Glaube wird sehr oft missbraucht - vor allem von sekten ... oft ist man nach niederschlägen sehr leicht angreifbar und flüchtet sich irgendwohin.
Passiert sehr oft und die Opfer merkens erst wenns zu spät ist.
Sie glauben das ein besseres Leben und ein schöneres Leben auf sie wartet..... Und wahrscheinlich haben sie nicht viel halt also suchen sie ihn da....
Der Mensch braucht etwas, woran er sich festhalten kann. Das kann alles mögliche sein. Nicht unbedingt die Geschichten aus der Bibel oder das Christentum.
Melly1878 am 27. Juli 2009 11:05 Ja- das stimmt und ich denke, das jeder Mensch etwas hat. Aber ich für mich z.B. halte mich lieber an greifbaren Dingen (Familie, Freunde etc), als an etwas, das nicht genau definiert oder nachweisbar ist...
ich glaube an jesus christus, weil er oft bei mir ist. seit dem ich an ihn glaube.

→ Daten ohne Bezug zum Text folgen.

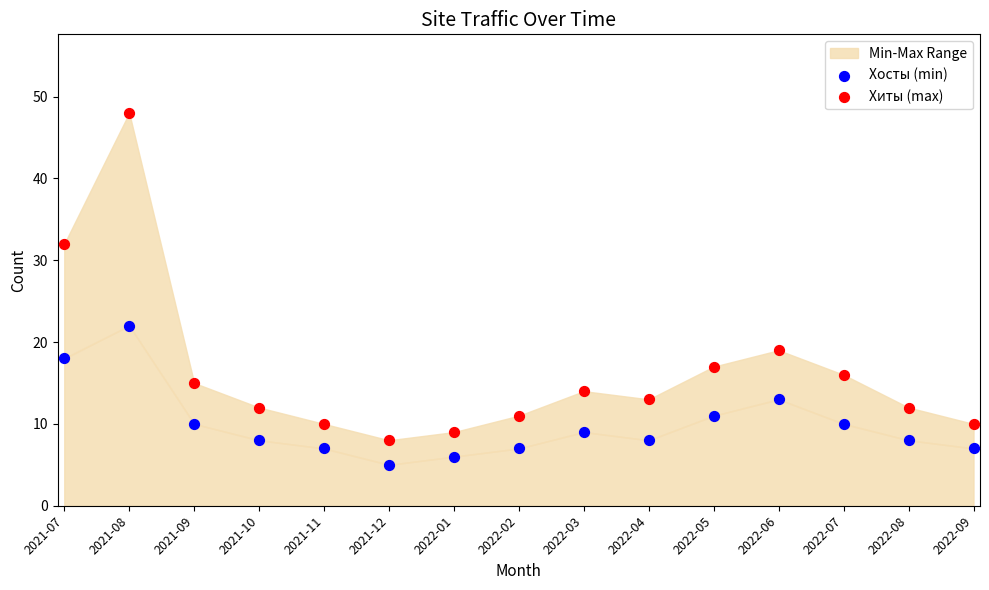

Which series contains the lowest Y value?

Хосты (min)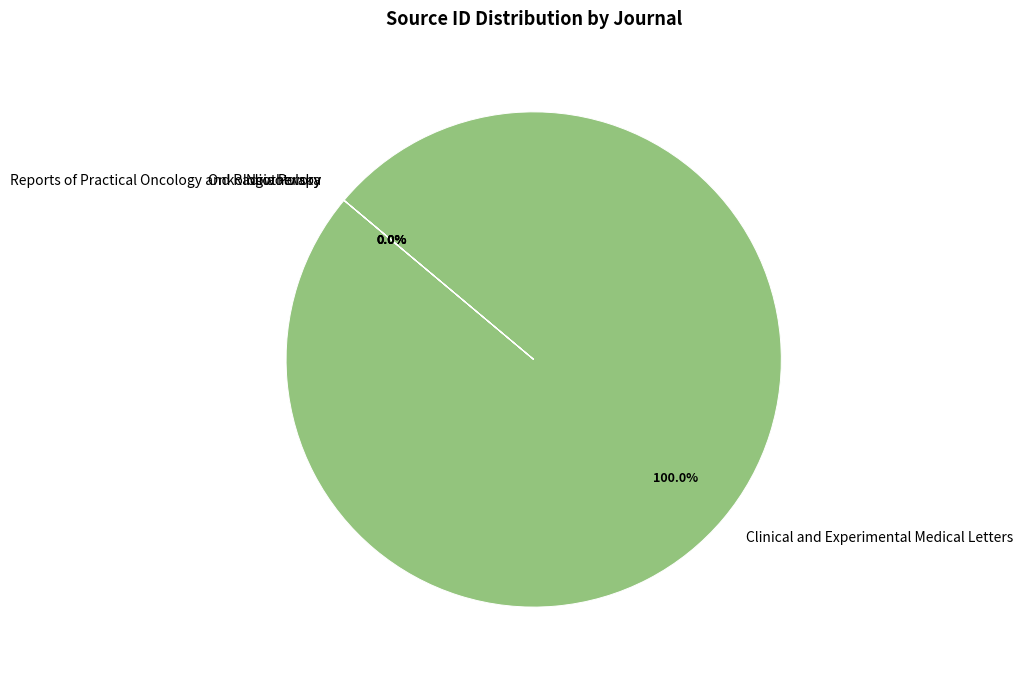

Is the sum of Onkologia Polska and Clinical and Experimental Medical Letters greater than half?

Yes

es ist nicht jedem menschen gegeben, eine starke individualität zu sein.
solche menschen ziehe lebenskraft aus dem glauben, denn da ist dann einer, der prieseter, der einen "draht nach oben" hat, und er wird das schon regel für sie, daß die eigene seele gestärkt wird.
.
ja, so empfinden gläubige menschen, und sollte sie in ihrem glauben lassen, denn sonst geht man eine große verantwortung ein , wenn sie in ein tiefes loch fallen.

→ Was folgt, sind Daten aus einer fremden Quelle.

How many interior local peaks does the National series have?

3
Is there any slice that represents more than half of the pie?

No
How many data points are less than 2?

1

es ist nicht jedem menschen gegeben, eine starke individualität zu sein.
solche menschen ziehe lebenskraft aus dem glauben, denn da ist dann einer, der prieseter, der einen "draht nach oben" hat, und er wird das schon regel für sie, daß die eigene seele gestärkt wird.
.
ja, so empfinden gläubige menschen, und sollte sie in ihrem glauben lassen, denn sonst geht man eine große verantwortung ein , wenn sie in ein tiefes loch fallen.

Die Antwort ist mehr als simpel! Sie sind geprägt von einer Religion, die ihnen etwas seit JESUS Tod vorgaukelt, was sich so tröstlich anhört. Wobei jeder irdische Mensch die Fähigkeit, von diesem Hintergrund >GOTT<, bekommen hat, in sich selbst zu erfahren, was das Leben, nach dem irdischen Leben wahrlich ist. Und mit uns zurzeit noch lebenden, irdischen Menschen, nichts mehr gemeinsam hat, weil das, was den irdischen menschen zu Lebzeiten trägt und durchwebt ein unpersönliches SEIN ist, was den menschlich, irdischen Tod nicht kennt, und einer Ebene angehört,die feinstofflicher, energetischer Art ist. GALLARIAOY

http://www.way-to-allah.com/dokument/TauhidderEingottglaubeimIslamBilalPhillips.pdf
Seite 33 fortlaufend = Entstehung der Seelen

Es gibt tausende von Religionen! Der Unterschied besteht in dem Gehorsam zu Gott, wie weit sie gewillt und fähig sind, SEINER, GOTTES VISION zu folgen und zu praktizieren, und das gilt für alle Religionen!!! Gott hat angefangen die Religiösität weltweit zu zerstören, und orientiert weltweit die Kirche hin zu Gottes originale Vision, welche in der Bibel kristallklar verankert ist, und diese göttliche Aktivität trennt heute die Schafe von den Ziegenböcken, WIR SIND IN EINE ERNSTE ZEIT EINGETRETEN, JEDER DEFINIERT JETZT AUF WELCHER SEITE ER BEHARREN MÖCHTE, AUF GOTTES SEITE ODER AUF DER SEITE DER WELT! GOTT HELFE EUCH DAS ZU VERDAUEN, GRUSS AUS HONDURAS,GOTTESEINSICHT

Wenn ein Griff ins nichts für manche eine Bedeutung hat, so soll es sein.

Hat wahrscheinlich auch viel mit Tradition zu tun, was die Eltern und Grosseltern geglaubt haben etc.
Wer glaubt hat es leichter mit den Leben nach den Tod.
Es geht immer noch nicht um Erklärungen, sondern um Beziehung.